= ASSIGNMENT =
Give a count of the lines below that have the string "wall" in them, with no other words.

RAW DATA: Begin

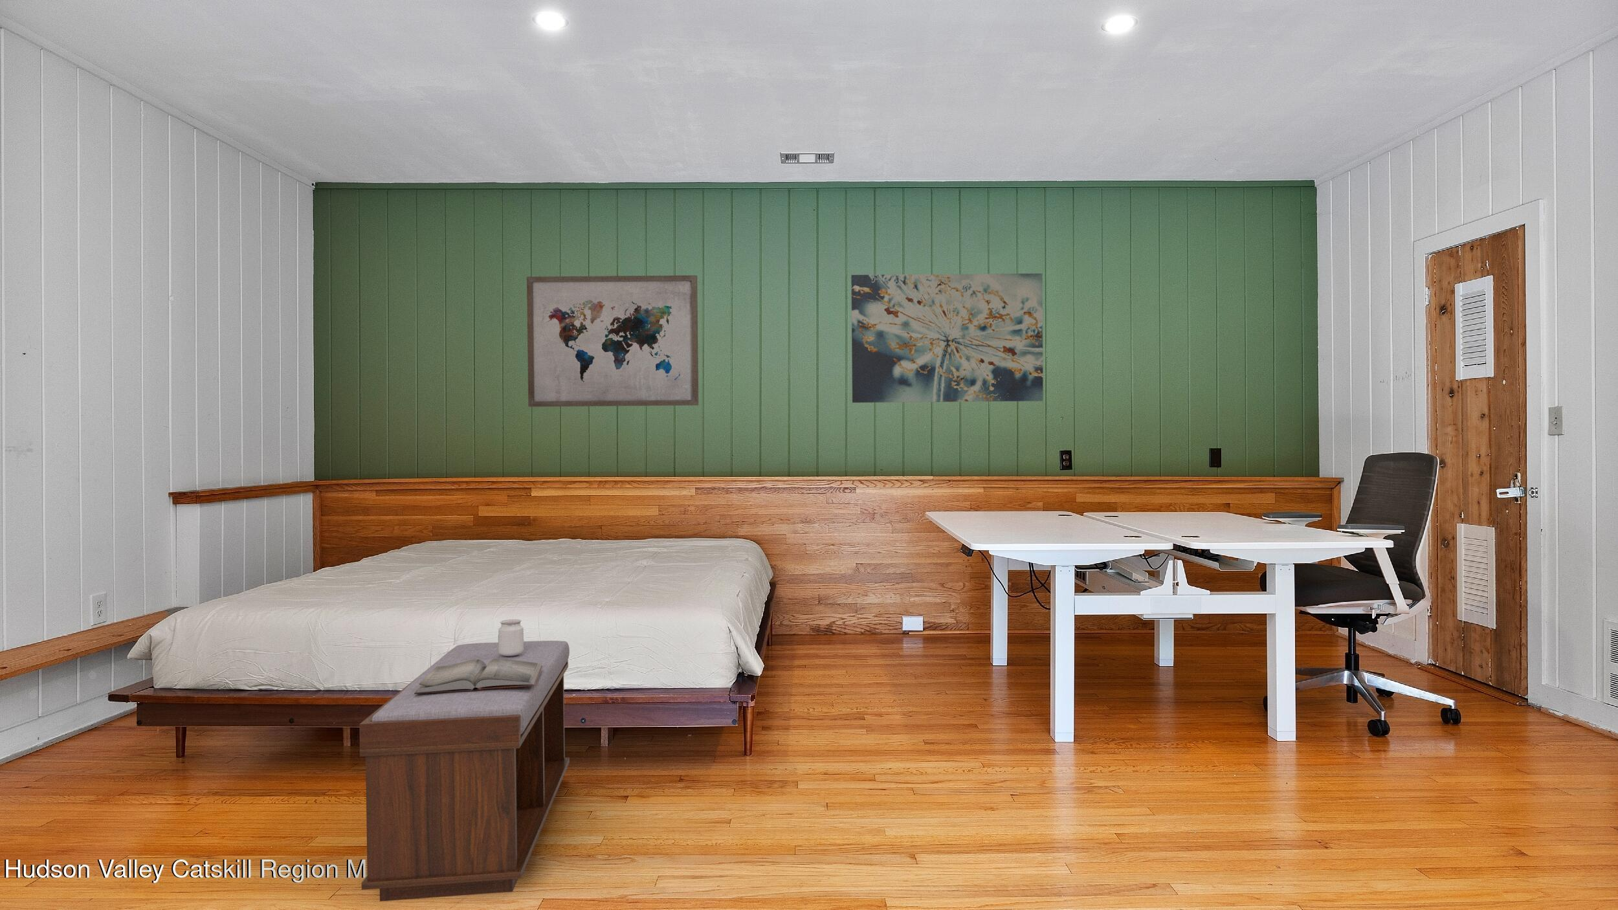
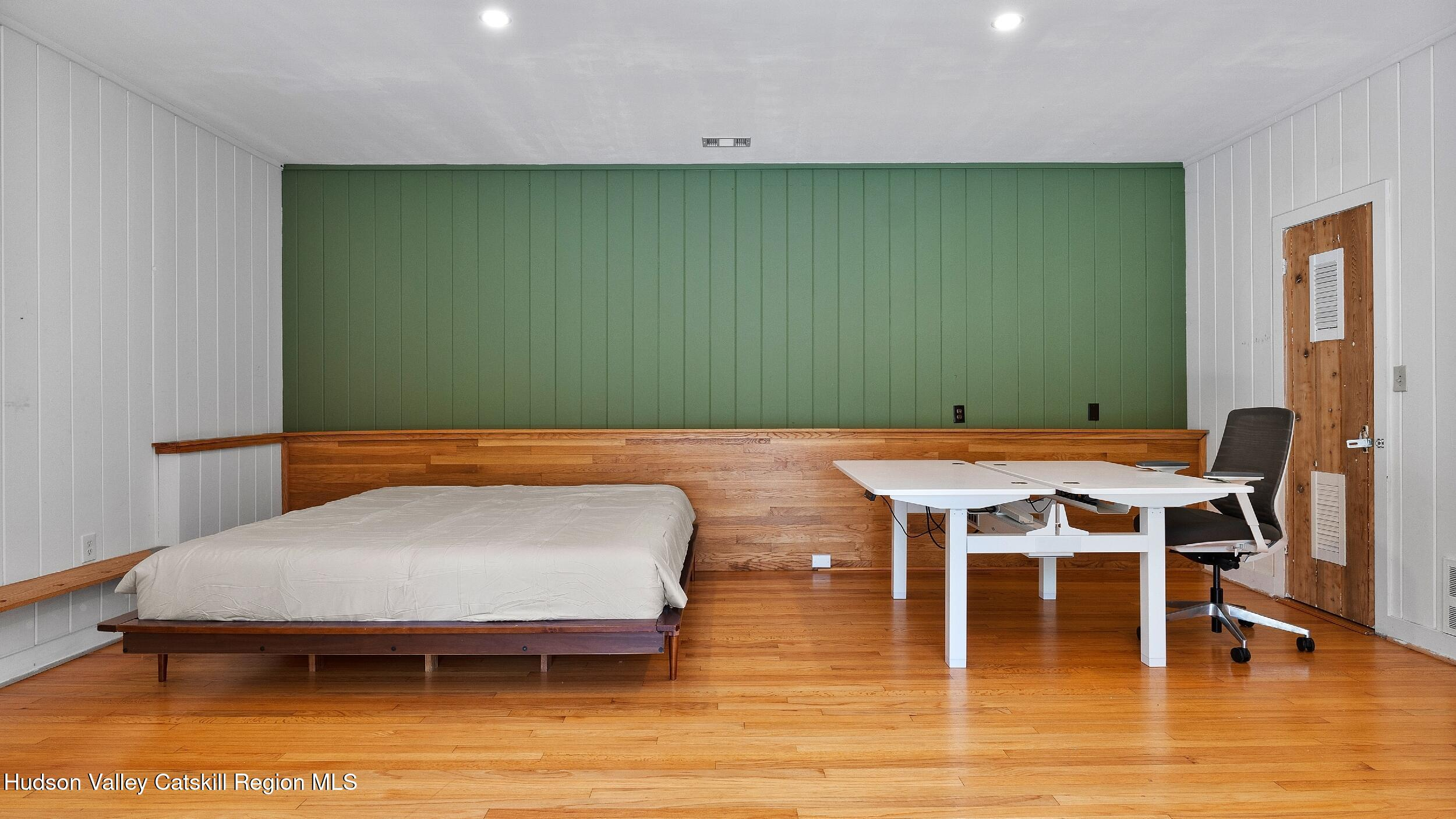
- bench [359,640,570,902]
- wall art [850,273,1043,403]
- hardback book [415,658,542,693]
- candle [498,619,525,657]
- wall art [526,274,699,408]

RAW DATA: End

= RESPONSE AREA =
2